Take the line containing "vfov_deg: 106.2" and all lines after it to the end of the records, and output them exactly.

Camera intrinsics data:
************
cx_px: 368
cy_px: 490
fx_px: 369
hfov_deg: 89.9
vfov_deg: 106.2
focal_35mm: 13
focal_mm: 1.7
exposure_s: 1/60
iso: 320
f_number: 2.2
************
Your solution:
vfov_deg: 106.2
focal_35mm: 13
focal_mm: 1.7
exposure_s: 1/60
iso: 320
f_number: 2.2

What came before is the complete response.